Por ahí del trece de abril del dos mil trece empecé mi primer cuaderno de citas literarias.

Después de llevar ya una temporada marcando con post-its las páginas que albergaban mis fragmentos favoritos –ya fuese porque me sentía reflejada, me marcaban de alguna manera o sencillamente me resultaban bellos, graciosos u originales- me planteé que aunque marcara las páginas, esas frases se perderían entre otras tantas. Entonces encontré esta lista sobre cuadernos para gente que amaba la escritura. Ya contaba con una libreta de sueños, así como una de ideas, y algunos específicos para algunas historias (aunque luego me he pasado al formato digital). Fue aquí donde vi que hay personas que utilizaban un cuaderno para guardar esas citas y párrafos que les gustaban. Decidí así utilizar una libreta olvidada en el estante para empezar.

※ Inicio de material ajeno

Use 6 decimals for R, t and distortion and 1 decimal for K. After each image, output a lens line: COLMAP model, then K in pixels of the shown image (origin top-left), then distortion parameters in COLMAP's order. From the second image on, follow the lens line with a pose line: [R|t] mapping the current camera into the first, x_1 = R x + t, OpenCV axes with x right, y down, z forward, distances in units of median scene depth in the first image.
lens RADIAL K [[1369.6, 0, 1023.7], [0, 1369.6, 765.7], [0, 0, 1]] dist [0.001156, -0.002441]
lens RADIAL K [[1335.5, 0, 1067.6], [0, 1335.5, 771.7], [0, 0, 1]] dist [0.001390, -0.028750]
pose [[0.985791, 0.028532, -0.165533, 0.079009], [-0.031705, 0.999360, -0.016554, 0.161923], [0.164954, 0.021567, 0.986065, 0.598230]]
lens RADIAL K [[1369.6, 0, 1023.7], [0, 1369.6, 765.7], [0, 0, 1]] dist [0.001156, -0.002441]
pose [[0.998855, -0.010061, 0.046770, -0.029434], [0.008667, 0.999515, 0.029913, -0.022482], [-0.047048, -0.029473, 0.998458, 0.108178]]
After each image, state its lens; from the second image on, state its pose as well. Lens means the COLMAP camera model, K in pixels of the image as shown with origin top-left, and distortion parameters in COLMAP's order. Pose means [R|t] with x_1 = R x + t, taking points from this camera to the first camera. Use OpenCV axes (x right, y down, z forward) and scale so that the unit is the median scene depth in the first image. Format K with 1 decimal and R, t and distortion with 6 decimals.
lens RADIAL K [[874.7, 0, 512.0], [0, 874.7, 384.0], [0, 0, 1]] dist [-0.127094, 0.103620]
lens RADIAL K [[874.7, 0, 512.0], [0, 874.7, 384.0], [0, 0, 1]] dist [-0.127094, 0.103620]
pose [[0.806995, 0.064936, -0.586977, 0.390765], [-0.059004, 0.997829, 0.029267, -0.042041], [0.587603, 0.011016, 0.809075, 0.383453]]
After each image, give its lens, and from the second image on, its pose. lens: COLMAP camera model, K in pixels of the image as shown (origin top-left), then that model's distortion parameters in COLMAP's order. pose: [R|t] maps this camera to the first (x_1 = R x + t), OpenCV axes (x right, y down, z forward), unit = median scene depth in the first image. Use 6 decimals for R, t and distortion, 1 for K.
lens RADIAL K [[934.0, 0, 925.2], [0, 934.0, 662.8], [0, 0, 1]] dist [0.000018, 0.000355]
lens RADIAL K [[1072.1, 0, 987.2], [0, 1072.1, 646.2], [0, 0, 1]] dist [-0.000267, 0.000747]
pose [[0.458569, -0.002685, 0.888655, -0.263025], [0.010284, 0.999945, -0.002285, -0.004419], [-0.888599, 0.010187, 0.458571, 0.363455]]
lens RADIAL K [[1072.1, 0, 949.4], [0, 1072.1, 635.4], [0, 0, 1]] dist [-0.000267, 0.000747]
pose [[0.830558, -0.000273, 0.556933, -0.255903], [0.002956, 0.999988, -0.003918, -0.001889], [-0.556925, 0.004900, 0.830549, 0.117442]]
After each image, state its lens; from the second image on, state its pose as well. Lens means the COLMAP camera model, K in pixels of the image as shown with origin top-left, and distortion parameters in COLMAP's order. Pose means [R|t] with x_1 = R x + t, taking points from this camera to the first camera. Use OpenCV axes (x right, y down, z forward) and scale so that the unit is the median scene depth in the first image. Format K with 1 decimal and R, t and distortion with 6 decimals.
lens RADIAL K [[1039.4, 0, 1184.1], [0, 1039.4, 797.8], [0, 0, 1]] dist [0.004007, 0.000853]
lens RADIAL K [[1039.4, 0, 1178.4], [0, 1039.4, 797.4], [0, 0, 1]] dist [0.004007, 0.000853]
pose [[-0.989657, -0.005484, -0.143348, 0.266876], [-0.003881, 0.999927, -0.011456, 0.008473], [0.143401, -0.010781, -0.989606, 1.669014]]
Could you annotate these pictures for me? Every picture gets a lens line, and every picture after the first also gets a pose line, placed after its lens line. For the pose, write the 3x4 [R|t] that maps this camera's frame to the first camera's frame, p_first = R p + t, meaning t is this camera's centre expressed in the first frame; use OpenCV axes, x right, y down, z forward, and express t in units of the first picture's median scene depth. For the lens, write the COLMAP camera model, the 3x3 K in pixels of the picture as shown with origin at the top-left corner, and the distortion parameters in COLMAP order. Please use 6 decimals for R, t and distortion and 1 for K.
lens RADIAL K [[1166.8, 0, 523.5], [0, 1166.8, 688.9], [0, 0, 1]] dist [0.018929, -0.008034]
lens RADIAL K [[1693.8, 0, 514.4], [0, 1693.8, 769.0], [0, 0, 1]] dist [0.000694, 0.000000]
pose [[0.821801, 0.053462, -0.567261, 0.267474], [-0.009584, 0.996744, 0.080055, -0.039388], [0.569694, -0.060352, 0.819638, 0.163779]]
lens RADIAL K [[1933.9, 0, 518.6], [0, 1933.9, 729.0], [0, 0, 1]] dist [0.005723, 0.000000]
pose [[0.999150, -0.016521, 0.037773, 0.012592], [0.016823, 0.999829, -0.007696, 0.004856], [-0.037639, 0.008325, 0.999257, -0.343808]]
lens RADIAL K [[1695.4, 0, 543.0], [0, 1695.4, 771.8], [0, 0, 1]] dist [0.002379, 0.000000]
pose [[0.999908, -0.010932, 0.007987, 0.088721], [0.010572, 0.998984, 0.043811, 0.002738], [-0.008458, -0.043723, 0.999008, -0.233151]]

Empecé a traspiés, como siempre que se inicia algo a lo que aún no te acostumbras. Escribía palabras que desconocía o que no tenía bien incorporadas en mi vocabulario, palabras que me gustaban y, por supuesto, las frases -incluyendo la fecha en que las había leído-. También incorporé en la primera página el título y autor de las obras, así como el día en que inicié y finalicé la lectura. Como persona altamente metódica, empece a labrarme un método hasta que he encontrado mi manera ideal para llenar las páginas: leo sin pausa. y en donde algo me llame la atención coloco un post-it (de los plastificados) y, o bien subrayo a lápiz la frase, o realizo una marca en el lateral si es un párrafo muy extenso. 

Y ya está. Esa es la historia de esa libreta. El primero: «El insólito peregrinaje de Harold Fry» de Rachel Joyce iniciado ese trece de abril y el último «Al sur de la frontera, al oeste del sol» de Haruki Murakami finalizado en octubre.